The Rhode Island Senate Judiciary Committee voted Tuesday to reject a bill that would have codified the right to abortion into state law. With a vote of 5-4, the Reproductive Health Care Act was determined based on the swing vote of Democratic Sen. Stephen Archambault. The committee is comprised of eight Democrats and one Republican. However, the fight isn’t over yet.
The bill would have allowed abortion up to birth under the guise of protecting women’s health, and aimed to do away with spousal notification before an abortion as well as the state’s ban on partial-birth abortion. It also removed protections for preborn children killed in an accident or violent attack on the mother. This bill was pushed by Planned Parenthood of Southern New England which previously announced that codifying “the right to abortion in state law” of Rhode Island was one of its 2019 goals.
Archambault had announced on Monday that he couldn’t support the bill as it is written and that Sen. Gayle Goldin (D), the bill’s sponsor, had turned down his proposal for alternative language.
“While I am pro-choice, I do believe in reasonable restrictions on abortions, once a pregnancy moves beyond viability,” Archambault said in a statement on Facebook. “Simply put, viability means when a fetus is so close to fully formed that it is likely to be able to survive outside the womb – if born. Reasonable restrictions are permissible under Roe v. Wade as currently interpreted by the U.S. Supreme Court.”
He added that he “cannot support post-viability abortions that are based on undefined ‘health’ reasons and would permit very late term, up to date of birth, abortions.” He said those bills go “too far.”
Sen. Frank Lombardi (D) said that he voted against the bill because Roe v. Wade “still is the law of the land until and unless it is overturned. … So I say to you the certitude of it getting overturned after 50 years of jurisprudence I think is actually speculative at this point.”
However, in addition to the Reproductive Health Care Act (which had passed in the House), the Senate also considered a different abortion bill Tuesday. The Reproductive Privacy Act was introduced by Rep. Anastasia Williams (D) in the House and passed with amendments there. This bill also allows abortion up until birth but does not look to end restrictions on abortion that are already in place in the state. Planned Parenthood did not support this bill.
The Senate Judiciary Committee voted Tuesday to hold the Reproductive Privacy Act, meaning it could still be passed during this legislative session.

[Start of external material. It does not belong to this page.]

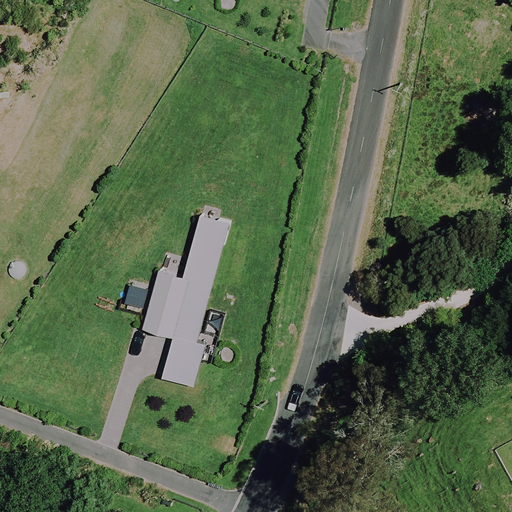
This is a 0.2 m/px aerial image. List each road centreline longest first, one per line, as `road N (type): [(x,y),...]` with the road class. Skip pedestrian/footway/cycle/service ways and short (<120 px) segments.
road 1 (unclassified): [(253,511),(312,356),(347,227),(389,0)]
road 2 (residential): [(242,511),(0,416)]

“It is clear that there is not sufficient support to pass the bill as it stands out of committee. By holding the House version of the bill for further study today, there is an opportunity for further action,” said Senate President Dominick Ruggerio (D). “I will ask all parties to continue working together to see if amended language can be developed that will pass committee and be brought to the floor.”